When I left Crow Agency very early that morning my eyes seemed to grate against their lids but my heart was buoyant. I supposed that it was because I had watched a people celebrate what they already are, come what may, with some of the dance steps doubtless more than a thousand years old, as if for a brief time they could emerge fully from the suffocation of our own culture. Rather than justifiably violent protest against us, they were ignoring us.
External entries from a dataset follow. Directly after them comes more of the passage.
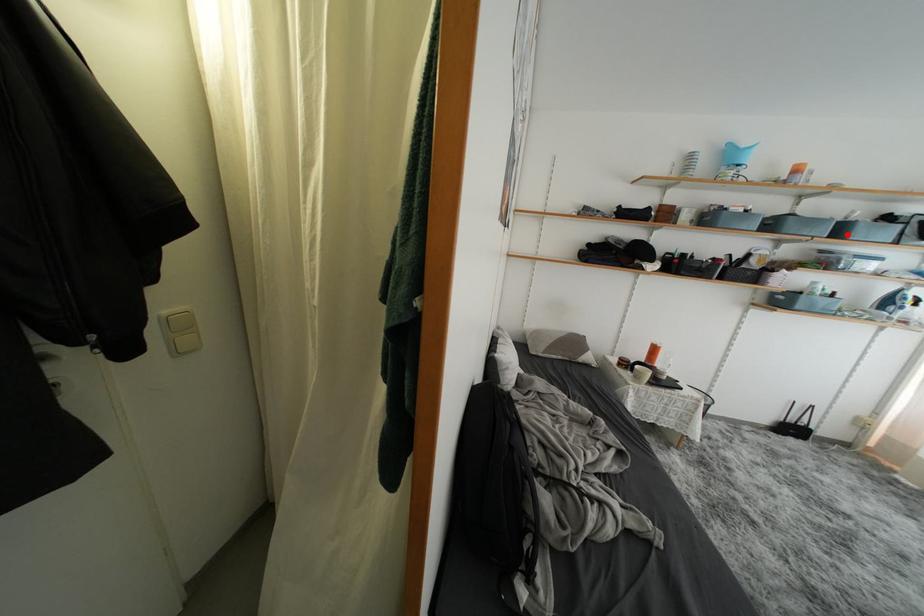
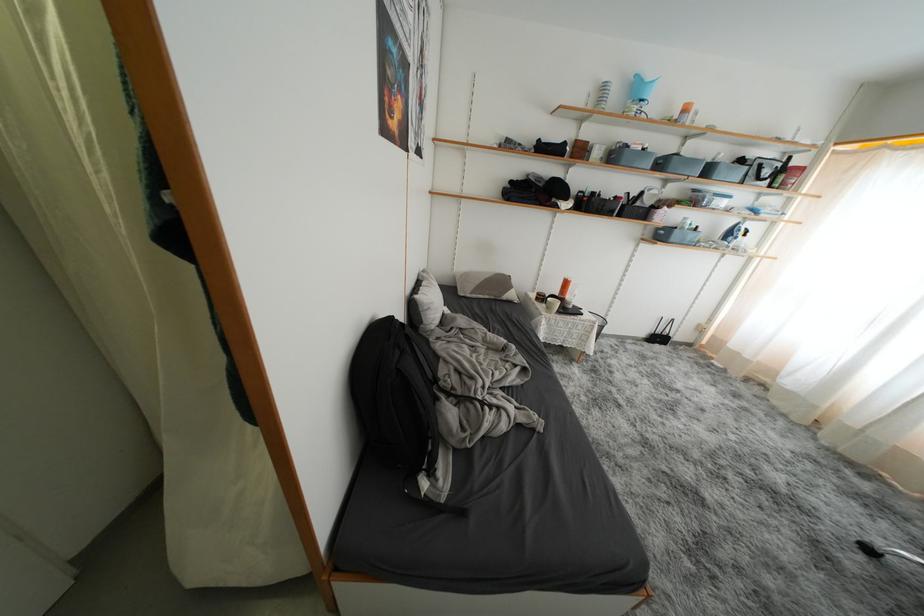
Where in the second image is the point corresponding to the highlighted location from the first image?

(714, 175)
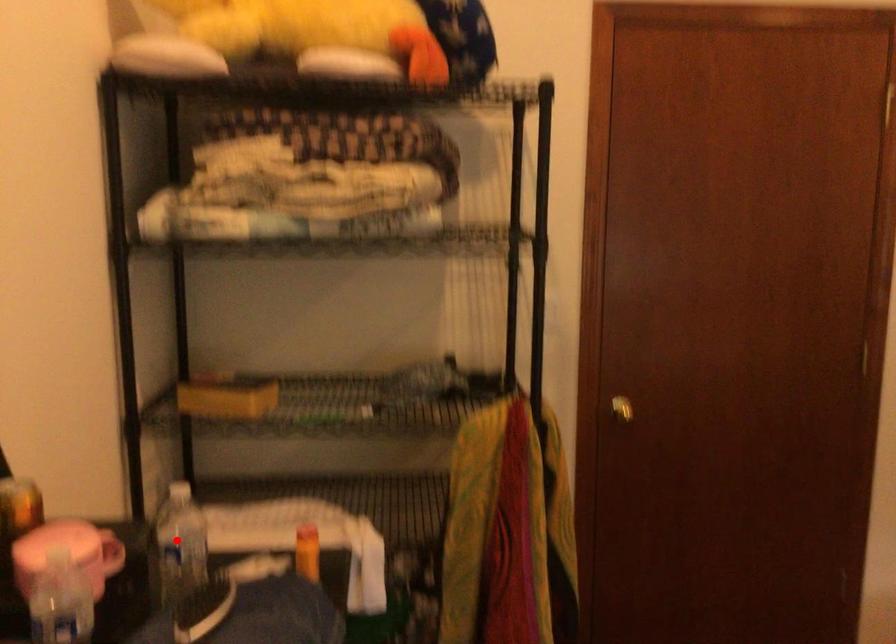
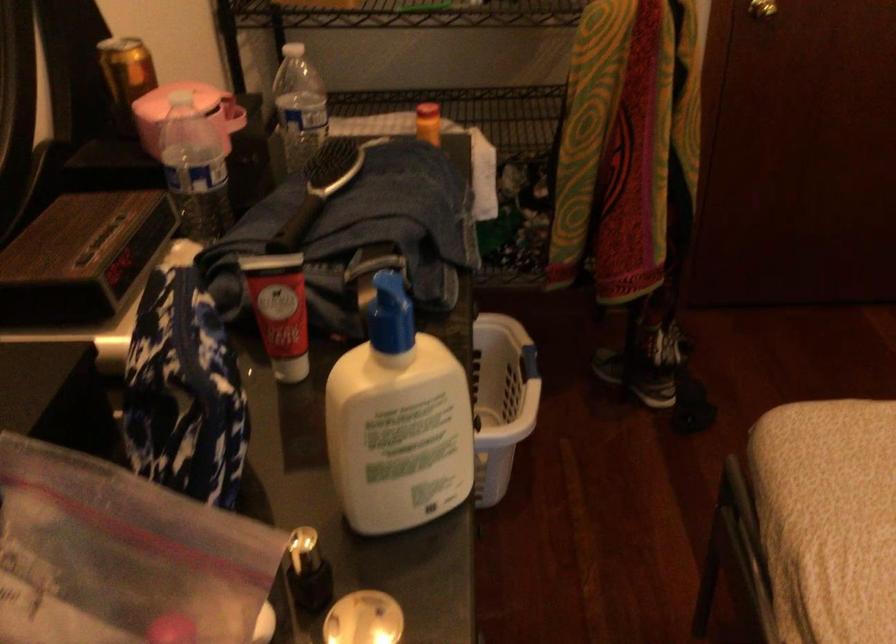
Question: I am providing you with two images of the same scene from different viewpoints. Given a red point in image1, look at the same physical point in image2. Is it:

Choices:
 (A) Closer to the viewpoint
 (B) Farther from the viewpoint

Answer: (A)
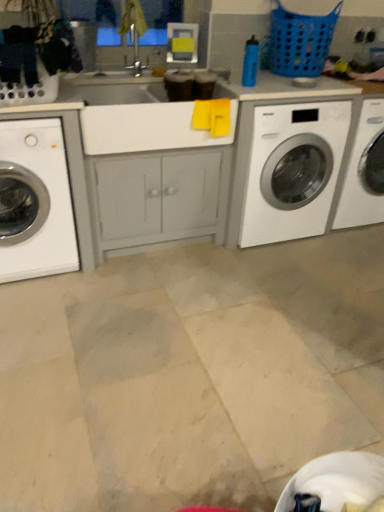
Question: Is white glossy washing machine at left, positioned as the second washing machine in right-to-left order, closer to camera compared to blue plastic laundry basket at upper right?

Choices:
 (A) yes
 (B) no

Answer: (A)

Question: Can you confirm if white glossy washing machine at left, which ranks as the 1th washing machine in left-to-right order, is wider than blue plastic laundry basket at upper right?

Choices:
 (A) no
 (B) yes

Answer: (B)

Question: Is white glossy washing machine at left, positioned as the second washing machine in right-to-left order, positioned with its back to blue plastic laundry basket at upper right?

Choices:
 (A) yes
 (B) no

Answer: (B)

Question: Is there a large distance between white glossy washing machine at left, positioned as the second washing machine in right-to-left order, and blue plastic laundry basket at upper right?

Choices:
 (A) no
 (B) yes

Answer: (B)

Question: Does white glossy washing machine at left, positioned as the second washing machine in right-to-left order, lie behind blue plastic laundry basket at upper right?

Choices:
 (A) no
 (B) yes

Answer: (A)

Question: Would you say white glossy washing machine at left, positioned as the second washing machine in right-to-left order, is outside blue plastic laundry basket at upper right?

Choices:
 (A) no
 (B) yes

Answer: (B)

Question: Does blue plastic laundry basket at upper right have a greater height compared to white glossy washing machine at left, which ranks as the 1th washing machine in left-to-right order?

Choices:
 (A) no
 (B) yes

Answer: (A)

Question: Does blue plastic laundry basket at upper right appear on the left side of white glossy washing machine at left, positioned as the second washing machine in right-to-left order?

Choices:
 (A) yes
 (B) no

Answer: (B)

Question: Is blue plastic laundry basket at upper right further to camera compared to white glossy washing machine at left, positioned as the second washing machine in right-to-left order?

Choices:
 (A) no
 (B) yes

Answer: (B)

Question: From a real-world perspective, is blue plastic laundry basket at upper right under white glossy washing machine at left, positioned as the second washing machine in right-to-left order?

Choices:
 (A) yes
 (B) no

Answer: (B)

Question: Considering the relative sizes of blue plastic laundry basket at upper right and white glossy washing machine at left, which ranks as the 1th washing machine in left-to-right order, in the image provided, is blue plastic laundry basket at upper right bigger than white glossy washing machine at left, which ranks as the 1th washing machine in left-to-right order,?

Choices:
 (A) yes
 (B) no

Answer: (B)

Question: Considering the relative positions of blue plastic laundry basket at upper right and white glossy washing machine at left, which ranks as the 1th washing machine in left-to-right order, in the image provided, is blue plastic laundry basket at upper right in front of white glossy washing machine at left, which ranks as the 1th washing machine in left-to-right order,?

Choices:
 (A) no
 (B) yes

Answer: (A)

Question: Would you say blue plastic laundry basket at upper right is part of white glossy washing machine at center right, which is counted as the first washing machine, starting from the right,'s contents?

Choices:
 (A) yes
 (B) no

Answer: (B)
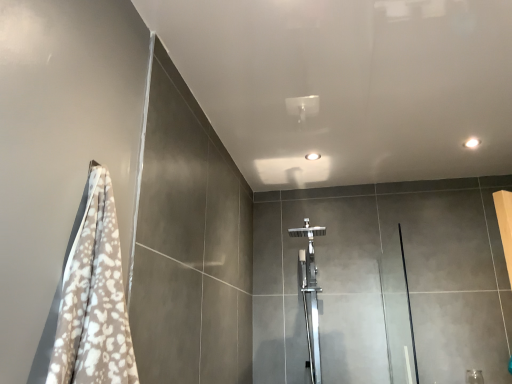
What do you see at coordinates (398, 315) in the screenshot?
I see `transparent glass screen door at right` at bounding box center [398, 315].

What is the approximate width of transparent glass screen door at right?

transparent glass screen door at right is 37.27 inches in width.

Where is `transparent glass screen door at right`? This screenshot has height=384, width=512. transparent glass screen door at right is located at coordinates (398, 315).

Describe the element at coordinates (310, 295) in the screenshot. The image size is (512, 384). I see `polished chrome shower at center` at that location.

This screenshot has width=512, height=384. Find the location of `polished chrome shower at center`. polished chrome shower at center is located at coordinates (310, 295).

Identify the location of transparent glass screen door at right. The image size is (512, 384). (398, 315).

Does transparent glass screen door at right appear on the right side of polished chrome shower at center?

Yes.

Is transparent glass screen door at right positioned before polished chrome shower at center?

Yes.

Does point (387, 350) come farther from viewer compared to point (314, 259)?

No, it is not.

From the image's perspective, who appears lower, transparent glass screen door at right or polished chrome shower at center?

transparent glass screen door at right is shown below in the image.

From a real-world perspective, is transparent glass screen door at right on polished chrome shower at center?

No, from a real-world perspective, transparent glass screen door at right is not over polished chrome shower at center

Considering the relative sizes of transparent glass screen door at right and polished chrome shower at center in the image provided, is transparent glass screen door at right thinner than polished chrome shower at center?

Incorrect, the width of transparent glass screen door at right is not less than that of polished chrome shower at center.

In the scene shown: Is transparent glass screen door at right shorter than polished chrome shower at center?

Yes, transparent glass screen door at right is shorter than polished chrome shower at center.

Between transparent glass screen door at right and polished chrome shower at center, which one has smaller size?

With smaller size is transparent glass screen door at right.

Would you say transparent glass screen door at right is outside polished chrome shower at center?

Indeed, transparent glass screen door at right is completely outside polished chrome shower at center.

Are transparent glass screen door at right and polished chrome shower at center far apart?

transparent glass screen door at right is near polished chrome shower at center, not far away.

Could you tell me if transparent glass screen door at right is facing polished chrome shower at center?

No, transparent glass screen door at right is not turned towards polished chrome shower at center.

How different are the orientations of transparent glass screen door at right and polished chrome shower at center in degrees?

transparent glass screen door at right and polished chrome shower at center are facing 0.000324 degrees away from each other.

How far apart are transparent glass screen door at right and polished chrome shower at center?

transparent glass screen door at right and polished chrome shower at center are 17.11 inches apart from each other.

The image size is (512, 384). Identify the location of shower that is above the transparent glass screen door at right (from a real-world perspective). (310, 295).

Consider the image. Which object is positioned more to the left, polished chrome shower at center or transparent glass screen door at right?

polished chrome shower at center.

From the picture: Is the position of polished chrome shower at center more distant than that of transparent glass screen door at right?

Yes, the depth of polished chrome shower at center is greater than that of transparent glass screen door at right.

Does point (319, 228) lie behind point (409, 312)?

Yes, point (319, 228) is farther from viewer.

From the image's perspective, is polished chrome shower at center above or below transparent glass screen door at right?

polished chrome shower at center is above transparent glass screen door at right.

From a real-world perspective, is polished chrome shower at center located beneath transparent glass screen door at right?

No, from a real-world perspective, polished chrome shower at center is not below transparent glass screen door at right.

Which object is thinner, polished chrome shower at center or transparent glass screen door at right?

Thinner between the two is polished chrome shower at center.

Does polished chrome shower at center have a lesser height compared to transparent glass screen door at right?

No.

Does polished chrome shower at center have a larger size compared to transparent glass screen door at right?

Yes, polished chrome shower at center is bigger than transparent glass screen door at right.

Looking at this image, can transparent glass screen door at right be found inside polished chrome shower at center?

No.

Are polished chrome shower at center and transparent glass screen door at right beside each other?

They are not placed beside each other.

Is polished chrome shower at center oriented away from transparent glass screen door at right?

No.

How many degrees apart are the facing directions of polished chrome shower at center and transparent glass screen door at right?

They differ by 0.000324 degrees in their facing directions.

Where is `shower lying behind the transparent glass screen door at right`? shower lying behind the transparent glass screen door at right is located at coordinates (310, 295).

On the long, largely empty road east down through Lame Deer and Broadus toward Belle Fourche, I didn’t cringe from any of my memories of 1972 when I’d barely noticed the newspaper accounts of AIM’s occupation of Pine Ridge and the consequent deaths because Duane had committed suicide in the Florida Keys that year. I had flatly religious reasons for never using the name “Mrs. Stone Horse” that a fine reporter from the Miami Herald had used in his article. I certainly became quite blind to what is called “the larger world” in the ensuing year. I recovered an approximation of a sense of life, however slight, at Paul’s casita on the Baja beach near Loreto, and at home with Naomi, but mostly back in New York City where it seems quite impossible to completely disappear into yourself, and where I br
ought my hiking boots from home and took the simple measure of walking thousands of blocks in the following months. I’ve always felt sorry for rural people who out of fear or scorn have never comprehended the mystery of a great city which is a fulsome extension of our nature, good or bad. Nelse is too young to be a nature curmudgeon and I forced him to admit his pleasure in walking out Paris and other French cities in the wonderful early-morning hours while his mother was sleeping off her wine.
May 3rd
J.M. and Nelse were having a modest quarrel so I made myself scarce, riding Rose in a brisk large loop and ending up north near the river. The last words I heard were, “You deserve to be a bachelor, you self-centered asshole.” I didn’t totally disagree with her because she had come back from school for a brief two days and he was gone most of the first buying weaned calves with Lundquist. And on the second, this morning, he was irritable because the inventory lists from a museum curator seemed to show several items missing during the artifacts passage through the hands of several academics who had helped with the dispersal. I suggested a clerical error while he was settling on light fingers. Meanwhile, J.M. felt ignored and even after he had offered her his day she was still a little cranky. I sided with her mentally in that like my father, according to Naomi, Nelse is singleminded, running on one track at a time, and though the track is usually admirable it can be enervating to others.